Small Covers, infra-solvmanifolds and curvature

TL;DR

This paper characterizes small covers and real moment-angle manifolds that are infra-solvmanifolds or flat, linking their topology to real Bott manifolds and flat tori, and explores curvature conditions affecting their topology and combinatorics.

Contribution

It provides necessary and sufficient conditions for small covers to be infra-solvmanifolds or flat, and analyzes how curvature constraints influence their topology and polytope structure.

Findings

Small covers are infra-solvmanifolds iff diffeomorphic to real Bott manifolds.

Curvature conditions impose strong topological restrictions.

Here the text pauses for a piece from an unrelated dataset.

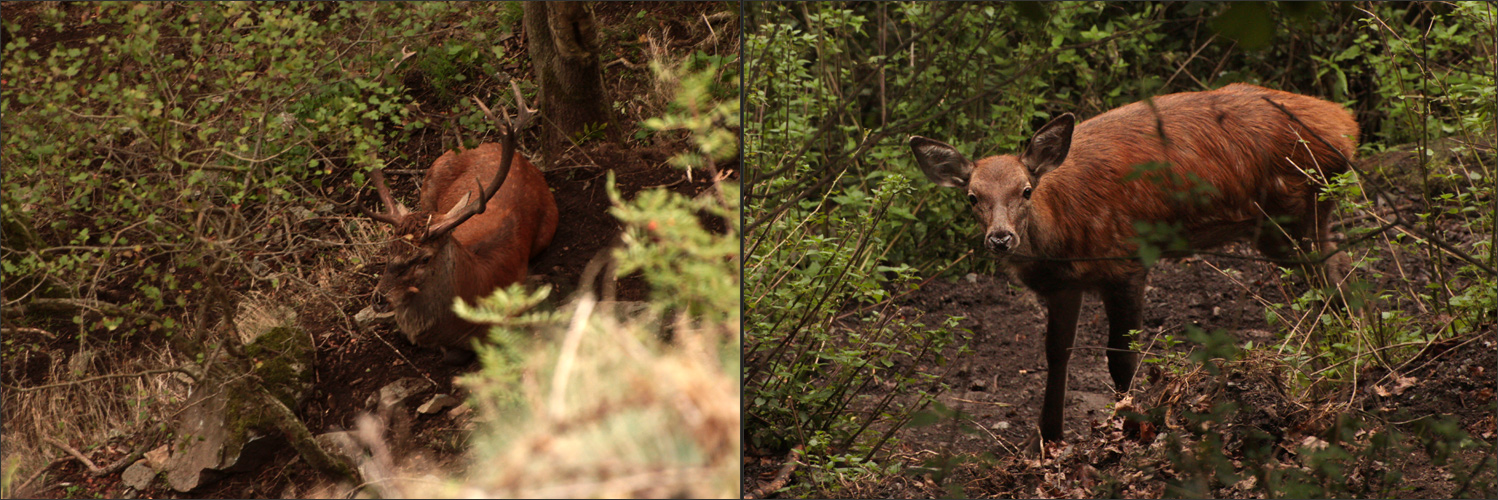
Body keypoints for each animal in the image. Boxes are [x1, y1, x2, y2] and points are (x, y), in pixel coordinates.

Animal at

Equivalent conditions for small covers to be homeomorphic to real Bott manifolds.

Abstract

It is shown that a small cover (resp. real moment-angle manifold) over a simple polytope is an infra-solvmanifold if and only if it is diffeomorphic to a real Bott manifold (resp. flat torus). Moreover, we obtain several equivalent conditions for a small cover being homeomorphic to a real Bott manifold. In addition, we study Riemannian metrics on small covers and real moment-angle manifolds with certain conditions on the Ricci or sectional curvature. We will see that these curvature conditions put very strong restrictions on the topology of the corresponding small covers and real moment-angle manifolds and the combinatorial structure of the underlying simple polytopes.